For an actress of her depoliticised generation, Paltrow is surprisingly, and gratifyingly, strident about women in Hollywood. She hates the way intelligent actresses get shoehorned into generic parts, and thinks the only way to solve it is for more women to become directors. "Even actresses that you really admire, like Reese Witherspoon, you think, another romantic comedy? You know." She sighs. "You see her in something like Walk the Line and think, God, you're so great. And then you think, why is she doing these stupid romantic comedies? But of course it's for money and status. I just think, wouldn't it be great if all of those movies people went to see were about real women?"

Paltrow has tried to be true to this with films such as Sylvia, which she thinks is her best work. As the face of Estée Lauder, she has also peddled a fantasy version of womanhood. I don't understand, I tell her, why an actor as successful as she is would bother with a dappy advertising campaign.
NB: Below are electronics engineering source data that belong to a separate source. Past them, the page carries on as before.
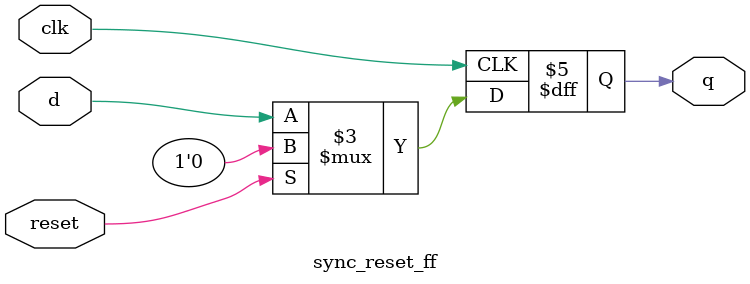
<source format=sv>
`timescale 1ns / 1ps

module sync_reset_ff(input logic clk, reset, d, output logic q);
  always_ff @(posedge clk)
    if (reset)
      q <= 0;
    else
      q <= d;
endmodule

</source>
"I'll tell you why," she says. "I basically stopped making money from acting in 2002. All the things I've done since then have been things I've really wanted to do, and I have not made money from them." The Estée Lauder gig pays for her art just as Calvin Klein, she says, pays for Scarlett Johansson to work with Woody Allen, "and never have to do a movie where they put her in a bikini and give her a gun". Oh, give me a break. Didn't she save any money from all that work she did in her 20s? "Good question." She laughs. "I spent it on shoes. No. Well, I had saved money, but I bought a house, and I never made Julia Roberts kind of money. I made really great money, but not the kind of money ..."

She won't tell me the most she's ever been paid for a role. I say I read somewhere it was $2m. She looks mildly perturbed. Is that offensively low? "No, not at all," she says vaguely. "That's what you read? Well, it's more than that. But..."

Paltrow intends to stay in Britain for the long term. "My husband's work is here." I wonder if she drinks more when she's in the UK than she does in the US. From the corner, the PR blurts out, "I do." Paltrow looks bemused. "I'm not really a drinker. Like the last time I got drunk was on holiday in Spain three years ago."

Wow. That's a long time sober. What's that about? "I think it's gross. I really don't like drunk women; I think it is such a bad look. I think it's very inappropriate and I don't like it."

Doesn't she feel boring at parties? "No. I think they're the idiot people and I'm the normal person. But I don't really go to parties where ... I don't really have drunk friends. My friends are kind of adult; they have a drink. But they hold their liquor. I think it's incredibly embarrassing when people are drunk. It just looks so ridiculous. I find it very degrading. I think, ooh, you're really degrading yourself right now, to be this pissed out in public." She looks startled by the strength of her own reaction and, recovering, smiles blamelessly and sweeps out of the room.